Os hospitais têm sofrido com apagões contínuos e os estoques devem acabar dentro de semanas
Navios mexicanos que transportam ajuda humanitária atracaram em Havana, desafiando o bloqueio dos EUA que desencadeou uma grave crise energética em Cuba. Os apagões contínuos e o racionamento forçado de combustível perturbaram gravemente serviços essenciais, incluindo hospitais.
As entregas mexicanas chegaram na quinta-feira, duas semanas depois que o presidente dos EUA, Donald Trump, ameaçou impor tarifas a qualquer país que vendesse ou fornecesse petróleo a Cuba. A pressão dos EUA interrompeu os embarques de petróleo mexicano, enquanto a Rússia ofereceu petróleo bruto e refinado como “tábua de salvação humanitária” para a ilha dependente de importações, cujos shares de combustível venezuelanos e mexicanos deverão esgotar-se dentro de semanas.
Em Havana, os moradores estão recorrendo a fogões a carvão caseiros, motocicletas elétricas e, sempre que possível, a painéis solares para lidar com cortes de energia de até 12 horas por dia e uma crescente escassez de combustível, dizem os meios de comunicação locais.
A crise dos combustíveis em Cuba aprofundou-se depois de as forças dos EUA terem capturado o presidente venezuelano, Nicolás Maduro, no início de Janeiro, cortando as exportações de petróleo de Caracas, um abastecimento basic para a ilha dependente de importações.
Seis das 16 centrais termelétricas de Cuba, incluindo duas das três maiores, estão desligadas para manutenção ou reparos, reduzindo a geração térmica – cerca de 40% da matriz energética do país – para metade da capacidade, segundo o Latin Instances.

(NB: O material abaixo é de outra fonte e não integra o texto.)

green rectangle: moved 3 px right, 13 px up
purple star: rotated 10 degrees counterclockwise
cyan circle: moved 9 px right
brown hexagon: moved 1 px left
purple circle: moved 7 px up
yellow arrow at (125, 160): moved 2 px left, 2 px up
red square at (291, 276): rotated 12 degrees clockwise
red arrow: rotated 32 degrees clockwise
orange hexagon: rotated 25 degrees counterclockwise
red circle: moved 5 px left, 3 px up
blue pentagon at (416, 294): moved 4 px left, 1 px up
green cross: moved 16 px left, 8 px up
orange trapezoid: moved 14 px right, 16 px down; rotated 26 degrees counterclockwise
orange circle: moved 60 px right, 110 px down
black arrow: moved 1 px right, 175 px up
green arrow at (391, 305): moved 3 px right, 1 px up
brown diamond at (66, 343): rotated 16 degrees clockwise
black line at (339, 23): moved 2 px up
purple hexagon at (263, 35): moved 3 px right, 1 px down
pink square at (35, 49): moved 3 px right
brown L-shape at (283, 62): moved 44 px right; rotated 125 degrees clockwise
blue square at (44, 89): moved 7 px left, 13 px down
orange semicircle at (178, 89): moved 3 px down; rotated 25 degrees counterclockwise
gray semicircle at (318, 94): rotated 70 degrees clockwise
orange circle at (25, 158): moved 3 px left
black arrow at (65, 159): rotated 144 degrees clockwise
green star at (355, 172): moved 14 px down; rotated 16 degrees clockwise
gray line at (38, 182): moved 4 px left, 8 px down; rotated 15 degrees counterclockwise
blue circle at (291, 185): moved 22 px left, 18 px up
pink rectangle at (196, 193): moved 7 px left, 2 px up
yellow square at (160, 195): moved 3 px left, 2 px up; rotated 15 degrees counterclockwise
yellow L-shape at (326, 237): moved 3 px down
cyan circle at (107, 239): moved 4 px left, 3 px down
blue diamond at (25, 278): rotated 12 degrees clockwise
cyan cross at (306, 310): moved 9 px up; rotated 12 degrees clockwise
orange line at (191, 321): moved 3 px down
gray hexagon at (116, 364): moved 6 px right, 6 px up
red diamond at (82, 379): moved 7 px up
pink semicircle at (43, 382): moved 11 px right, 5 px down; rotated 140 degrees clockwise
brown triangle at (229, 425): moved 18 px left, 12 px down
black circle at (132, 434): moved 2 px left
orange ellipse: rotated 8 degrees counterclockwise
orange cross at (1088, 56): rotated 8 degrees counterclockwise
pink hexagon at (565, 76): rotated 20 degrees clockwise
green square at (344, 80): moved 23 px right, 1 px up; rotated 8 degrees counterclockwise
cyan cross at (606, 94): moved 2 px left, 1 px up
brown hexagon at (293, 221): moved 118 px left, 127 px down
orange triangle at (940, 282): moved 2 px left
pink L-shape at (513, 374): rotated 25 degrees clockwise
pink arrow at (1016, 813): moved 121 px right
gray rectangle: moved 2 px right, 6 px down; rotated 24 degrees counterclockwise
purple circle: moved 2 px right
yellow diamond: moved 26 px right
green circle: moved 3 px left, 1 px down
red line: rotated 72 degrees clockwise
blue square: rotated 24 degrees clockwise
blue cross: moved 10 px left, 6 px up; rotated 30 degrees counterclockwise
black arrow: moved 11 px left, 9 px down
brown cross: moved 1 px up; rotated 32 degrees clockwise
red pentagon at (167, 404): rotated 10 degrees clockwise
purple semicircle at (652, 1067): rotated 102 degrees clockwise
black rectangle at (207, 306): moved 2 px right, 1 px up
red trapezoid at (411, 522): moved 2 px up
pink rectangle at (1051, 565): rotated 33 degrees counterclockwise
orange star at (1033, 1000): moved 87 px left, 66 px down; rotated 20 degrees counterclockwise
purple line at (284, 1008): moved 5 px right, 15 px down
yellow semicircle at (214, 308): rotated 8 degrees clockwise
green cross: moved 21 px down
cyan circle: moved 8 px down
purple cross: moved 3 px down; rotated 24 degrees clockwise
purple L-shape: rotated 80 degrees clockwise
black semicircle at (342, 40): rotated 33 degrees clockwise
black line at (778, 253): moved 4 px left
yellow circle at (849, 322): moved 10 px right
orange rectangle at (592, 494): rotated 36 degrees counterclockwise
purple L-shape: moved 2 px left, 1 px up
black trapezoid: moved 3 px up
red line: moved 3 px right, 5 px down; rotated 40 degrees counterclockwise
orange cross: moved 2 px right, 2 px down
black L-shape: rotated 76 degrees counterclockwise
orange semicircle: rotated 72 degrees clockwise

Outros 40% vêm de geradores, que o presidente Miguel Diaz-Canel disse estarem desligados há um mês devido ao embargo petrolífero dos EUA.
Com a ilha a produzir apenas um terço das suas necessidades energéticas, o governo impôs na semana passada medidas de emergência: vendas de gasóleo interrompidas, gasolina fortemente racionada, combustível de aviação indisponível, repartições públicas encurtando horários e serviços públicos limitados ao essencial.
Os residentes também aguardam remessas humanitárias de alimentos para lojas estatais, onde os produtos são distribuídos através de cartões de racionamento em meio a graves carências.
“Alguns itens, como açúcar ou arroz, podem demorar semanas” A moradora native e cidadã russa Elena Lapina disse ao jornal russo Aif. “Os preços nestas lojas são baixos, mas os produtos básicos necessários para a vida quotidiana ainda são escassos.”
Os distribuidores de combustível vendem agora gasolina em dólares americanos com um limite de 20 litros, à medida que a oferta escassa provoca apagões contínuos, interrupções nos hospitais e escassez de medicamentos, incluindo antibióticos.
LEIA MAIS:
Trump pediu para arrastar México e Canadá para a guerra comercial chinesa – Reuters
No início desta semana, a embaixada de Moscovo em Havana anunciou que a Rússia se prepara para enviar um carregamento de petróleo e produtos petrolíferos para Cuba.
As companhias aéreas internacionais, incluindo as transportadoras russas, foram avisadas de que poderão não conseguir reabastecer nos aeroportos cubanos durante pelo menos um mês devido à crise energética da ilha. Centenas de russos enfrentam voos cancelados e viagens interrompidas, alguns deles regressando a Moscovo.
Cuba, sob embargo dos EUA desde 1959, consome cerca de 100 mil barris de petróleo diariamente, sendo o México, a Venezuela e a Rússia os fornecedores da maior parte das importações.